(Stored entries)

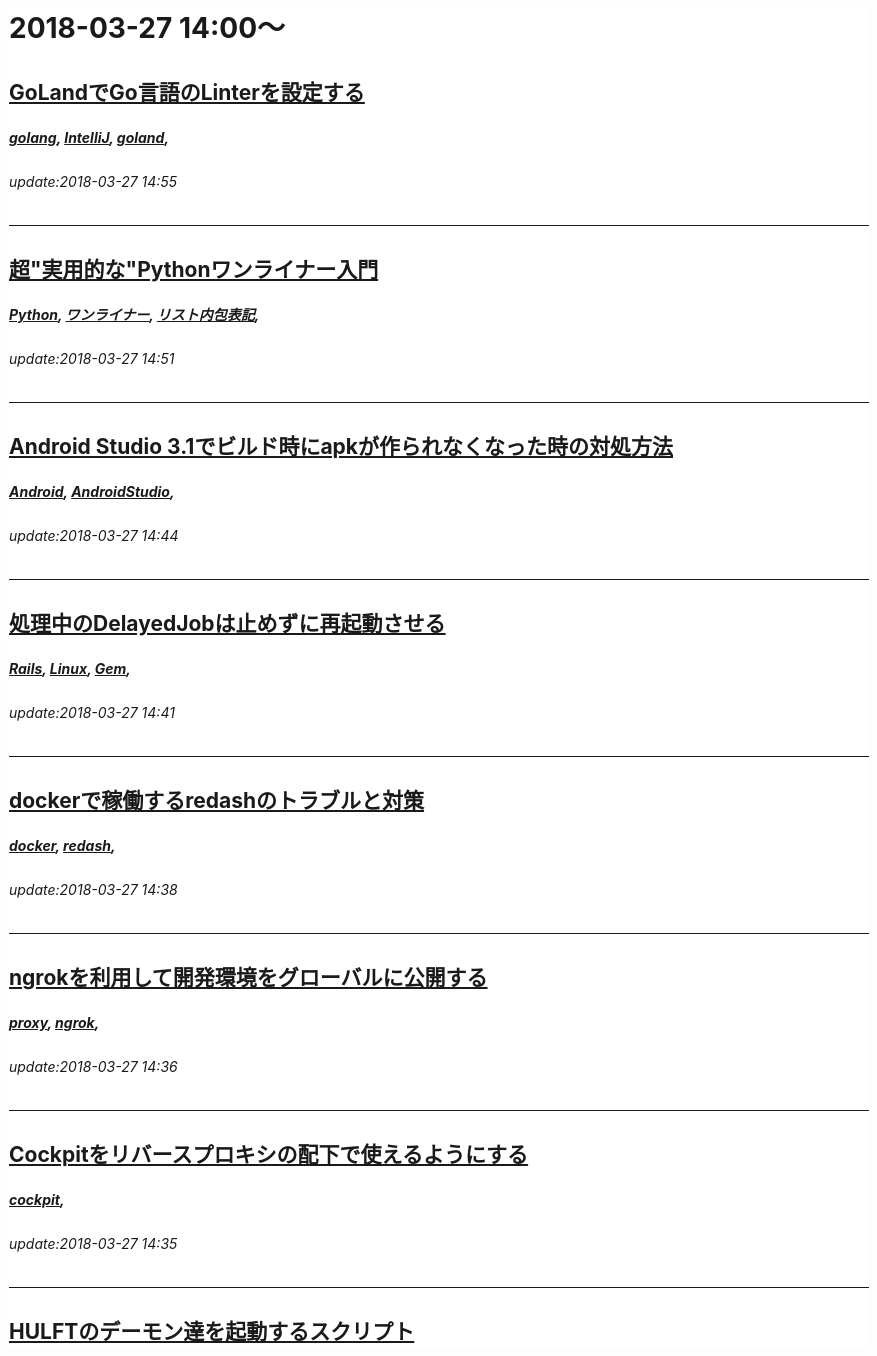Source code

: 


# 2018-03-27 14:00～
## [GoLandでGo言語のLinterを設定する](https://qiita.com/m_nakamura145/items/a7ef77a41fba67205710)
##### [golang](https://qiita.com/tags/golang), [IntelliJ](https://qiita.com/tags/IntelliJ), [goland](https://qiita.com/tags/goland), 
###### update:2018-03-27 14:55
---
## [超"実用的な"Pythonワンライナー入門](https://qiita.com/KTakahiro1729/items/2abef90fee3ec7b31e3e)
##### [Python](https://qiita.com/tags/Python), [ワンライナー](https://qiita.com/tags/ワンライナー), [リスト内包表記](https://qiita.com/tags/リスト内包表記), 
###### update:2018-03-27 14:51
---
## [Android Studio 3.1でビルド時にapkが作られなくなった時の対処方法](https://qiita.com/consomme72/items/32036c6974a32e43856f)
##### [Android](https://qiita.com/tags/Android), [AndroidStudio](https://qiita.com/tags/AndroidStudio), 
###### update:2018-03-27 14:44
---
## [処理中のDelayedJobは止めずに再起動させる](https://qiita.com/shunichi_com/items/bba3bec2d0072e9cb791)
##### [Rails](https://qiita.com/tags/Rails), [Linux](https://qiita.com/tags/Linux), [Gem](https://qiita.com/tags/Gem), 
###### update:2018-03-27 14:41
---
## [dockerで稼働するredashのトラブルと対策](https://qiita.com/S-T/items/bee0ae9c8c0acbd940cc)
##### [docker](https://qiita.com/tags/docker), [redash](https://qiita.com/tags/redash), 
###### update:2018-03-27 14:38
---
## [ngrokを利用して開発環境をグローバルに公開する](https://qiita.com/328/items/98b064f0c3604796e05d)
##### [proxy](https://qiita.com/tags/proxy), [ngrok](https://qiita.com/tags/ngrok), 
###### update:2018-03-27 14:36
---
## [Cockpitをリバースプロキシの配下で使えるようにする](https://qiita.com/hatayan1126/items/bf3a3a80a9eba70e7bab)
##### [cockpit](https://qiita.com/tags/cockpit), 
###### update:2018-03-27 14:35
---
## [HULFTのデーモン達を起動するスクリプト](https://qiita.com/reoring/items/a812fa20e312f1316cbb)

JOB:
In the records above, locate the lines holding the word "update". Copy each of them.

WRITTEN ANSWER:
###### update:2018-03-27 14:55
###### update:2018-03-27 14:51
###### update:2018-03-27 14:44
###### update:2018-03-27 14:41
###### update:2018-03-27 14:38
###### update:2018-03-27 14:36
###### update:2018-03-27 14:35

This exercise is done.